The Center on Budget and Policy Priorities reports that from 2007 to 2013 state appropriations for higher education have dropped $16.8 billion, a decline of nearly 20%. However during that same time enrollments had increased by 1.2 million students or 11.7%, diminishing the appropriations per full-time enrolled students from $8,487 to $6,134, or nearly 28%.
In response to a Wall Street Journal editorial, Mediamatters for America posted a study in August this year indicating the average tuition at public four-year colleges is increasing dramatically. In Arizona, from FY 08 to FY 13, the inflation adjusted increase per student of $4,275 led the nation. These figures do not include fees — the popular tool used to hide unpopular tuition increases. Growing the number of adjunct faculty lessens tuition increase rates and reduces the size of Pell grants. Adjuncts are becoming shock absorbers in the broken financial mechanism of U.S. higher education.
The price of low-cost teaching?
In 2010 the University of Iowa received $429.5 million in research funding generated by the 1,672 tenured faculty members: About $250,000 each. This same faculty group accounts for 62% of total teaching staff. A reduction of 10% of the tenured faculty, to be replaced by contingent faculty, could lead to a $43 million reduction in research funding, and compromised reputation to boot. Funded research is supported by the painters, poets, performers and philosophers who spark insight, creativity and inquisitiveness in students and faculty, even though they may not secure vast sums of extramural support.
Strong tenured faculty members are like cottage industries. At Iowa, there are 1,672 of them.
Institutions downplaying or devaluing scholarship, research, creative activity, and public and professional service are no longer universities. Contingent faculty members are less valued by the university community: The lower pay and higher workloads stridently affirm that perspective.
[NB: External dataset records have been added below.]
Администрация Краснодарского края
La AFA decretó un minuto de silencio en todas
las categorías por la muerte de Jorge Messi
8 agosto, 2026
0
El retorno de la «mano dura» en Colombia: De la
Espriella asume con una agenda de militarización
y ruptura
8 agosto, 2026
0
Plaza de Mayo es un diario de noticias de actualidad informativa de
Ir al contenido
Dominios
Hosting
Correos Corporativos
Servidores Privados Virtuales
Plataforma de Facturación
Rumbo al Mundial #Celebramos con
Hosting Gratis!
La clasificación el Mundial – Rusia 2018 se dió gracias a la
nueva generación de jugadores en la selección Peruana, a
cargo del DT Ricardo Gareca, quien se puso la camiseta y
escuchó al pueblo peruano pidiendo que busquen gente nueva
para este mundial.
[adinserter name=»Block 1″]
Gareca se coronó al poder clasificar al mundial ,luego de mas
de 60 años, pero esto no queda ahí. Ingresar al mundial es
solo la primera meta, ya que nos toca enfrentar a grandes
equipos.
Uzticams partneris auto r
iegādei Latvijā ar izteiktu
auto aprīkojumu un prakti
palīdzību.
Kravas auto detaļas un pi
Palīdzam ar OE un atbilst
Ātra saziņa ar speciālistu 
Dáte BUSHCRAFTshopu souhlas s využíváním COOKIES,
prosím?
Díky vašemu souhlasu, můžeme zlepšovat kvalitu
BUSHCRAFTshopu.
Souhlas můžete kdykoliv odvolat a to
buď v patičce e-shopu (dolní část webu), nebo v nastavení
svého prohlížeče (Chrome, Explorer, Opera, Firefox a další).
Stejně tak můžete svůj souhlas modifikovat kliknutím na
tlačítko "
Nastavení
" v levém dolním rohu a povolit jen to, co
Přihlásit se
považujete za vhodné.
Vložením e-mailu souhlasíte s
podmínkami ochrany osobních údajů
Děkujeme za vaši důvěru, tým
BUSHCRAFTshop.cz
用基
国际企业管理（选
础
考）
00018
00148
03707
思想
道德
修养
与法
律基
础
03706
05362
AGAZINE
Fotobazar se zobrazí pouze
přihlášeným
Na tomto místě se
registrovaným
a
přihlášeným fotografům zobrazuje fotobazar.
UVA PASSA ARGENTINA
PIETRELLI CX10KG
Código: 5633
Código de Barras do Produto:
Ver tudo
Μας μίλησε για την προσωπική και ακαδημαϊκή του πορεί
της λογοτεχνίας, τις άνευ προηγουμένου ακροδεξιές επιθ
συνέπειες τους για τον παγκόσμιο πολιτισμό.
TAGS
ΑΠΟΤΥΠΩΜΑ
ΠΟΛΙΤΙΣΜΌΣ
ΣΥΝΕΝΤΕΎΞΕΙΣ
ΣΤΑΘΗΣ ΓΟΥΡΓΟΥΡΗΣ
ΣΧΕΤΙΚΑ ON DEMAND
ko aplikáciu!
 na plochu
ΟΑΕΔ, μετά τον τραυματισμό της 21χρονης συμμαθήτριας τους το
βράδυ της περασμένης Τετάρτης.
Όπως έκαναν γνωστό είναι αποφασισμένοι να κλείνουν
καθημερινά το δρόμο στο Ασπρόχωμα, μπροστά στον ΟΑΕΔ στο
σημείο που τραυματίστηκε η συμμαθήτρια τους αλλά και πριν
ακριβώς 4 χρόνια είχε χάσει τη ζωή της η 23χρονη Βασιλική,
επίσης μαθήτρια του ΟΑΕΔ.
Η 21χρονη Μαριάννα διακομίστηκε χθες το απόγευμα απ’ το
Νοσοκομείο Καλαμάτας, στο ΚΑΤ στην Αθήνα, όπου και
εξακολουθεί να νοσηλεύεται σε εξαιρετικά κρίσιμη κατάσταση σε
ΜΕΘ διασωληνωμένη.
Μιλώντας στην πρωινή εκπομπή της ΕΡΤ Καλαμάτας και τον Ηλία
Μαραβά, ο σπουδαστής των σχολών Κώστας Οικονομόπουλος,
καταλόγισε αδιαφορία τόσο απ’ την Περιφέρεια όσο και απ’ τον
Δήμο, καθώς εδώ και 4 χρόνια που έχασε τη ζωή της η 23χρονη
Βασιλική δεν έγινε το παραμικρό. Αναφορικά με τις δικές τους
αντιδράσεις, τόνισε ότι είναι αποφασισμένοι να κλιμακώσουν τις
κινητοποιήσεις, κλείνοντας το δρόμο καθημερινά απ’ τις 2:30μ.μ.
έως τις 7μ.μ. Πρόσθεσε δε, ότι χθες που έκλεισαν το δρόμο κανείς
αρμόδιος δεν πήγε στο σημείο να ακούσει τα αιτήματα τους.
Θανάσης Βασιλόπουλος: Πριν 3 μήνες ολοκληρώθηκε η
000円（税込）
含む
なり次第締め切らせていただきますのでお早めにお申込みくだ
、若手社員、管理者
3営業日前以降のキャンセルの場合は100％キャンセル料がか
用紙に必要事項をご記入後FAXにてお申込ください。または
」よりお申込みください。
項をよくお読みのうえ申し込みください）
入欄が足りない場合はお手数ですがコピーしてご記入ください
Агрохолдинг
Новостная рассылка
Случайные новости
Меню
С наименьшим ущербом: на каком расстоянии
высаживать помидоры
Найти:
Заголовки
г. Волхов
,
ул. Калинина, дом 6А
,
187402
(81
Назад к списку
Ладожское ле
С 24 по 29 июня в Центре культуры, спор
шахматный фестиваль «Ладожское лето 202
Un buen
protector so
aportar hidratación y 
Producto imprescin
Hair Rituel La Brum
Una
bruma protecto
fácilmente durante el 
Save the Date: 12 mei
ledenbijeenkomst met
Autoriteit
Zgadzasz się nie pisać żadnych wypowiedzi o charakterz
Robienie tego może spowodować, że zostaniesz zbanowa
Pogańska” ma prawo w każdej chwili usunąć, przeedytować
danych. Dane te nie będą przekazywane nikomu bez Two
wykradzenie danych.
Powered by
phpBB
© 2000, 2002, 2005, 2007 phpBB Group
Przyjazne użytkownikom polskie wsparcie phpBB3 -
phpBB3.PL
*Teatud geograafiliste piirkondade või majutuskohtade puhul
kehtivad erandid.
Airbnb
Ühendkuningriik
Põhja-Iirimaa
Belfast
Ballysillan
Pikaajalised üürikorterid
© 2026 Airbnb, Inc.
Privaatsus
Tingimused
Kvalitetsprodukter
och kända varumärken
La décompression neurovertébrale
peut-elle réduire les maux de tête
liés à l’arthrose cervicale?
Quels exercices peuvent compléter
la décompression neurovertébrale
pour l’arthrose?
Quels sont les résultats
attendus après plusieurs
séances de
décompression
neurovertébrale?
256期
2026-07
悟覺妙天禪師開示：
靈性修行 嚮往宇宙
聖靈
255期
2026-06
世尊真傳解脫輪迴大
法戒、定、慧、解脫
To rub salt in the wound, the Affordable Care Act may force adjuncts out of some state health care systems. In Washington Keith Hoeller, a 25-year adjunct, reported in The Olympian, that contingent faculty toil and earn at levels consistent with the national norms: 200% course loads and 50% pay. When on half-time appointment, Hoeller says they fall below the federal poverty level of $19,530 for a family of 3.
Some of the best teachers I know are adjuncts. A very few produce scholarship beyond teaching, but they are only compensated for teaching. However, the scholarly and service function of a research university is sacrificed if two of the three legs on the stool are weakened. An antiquated model? Maybe, but research funding is essential to research universities.
The advance of distance education further exacerbates the muddle. Contingent “faculty” may work out of their kitchen. (Another economy, no office.) Students forego the intellectual life of on-campus engagement. That lack of access has trickled into the teaching community so that neither students nor teachers must come to campus. Everyone is “on the wire.” Soon, a student will cause an accident: He will have been attending calculus class on his cell phone at 55 mph, and the electronic record will memorialize it. Looking for a derivative, he neglected to yield the right-of-way.
At least he didn’t skip class.
Something has to give. University teaching is being transformed from a three-part harmony of engaged instruction, research, and service, to a monotone composition, delivered anywhere anytime at the speed of light.
Our universities can’t balance the books on the back of low-cost teaching; no matter how committed or capable the teachers are, unless they are willing to stop being universities.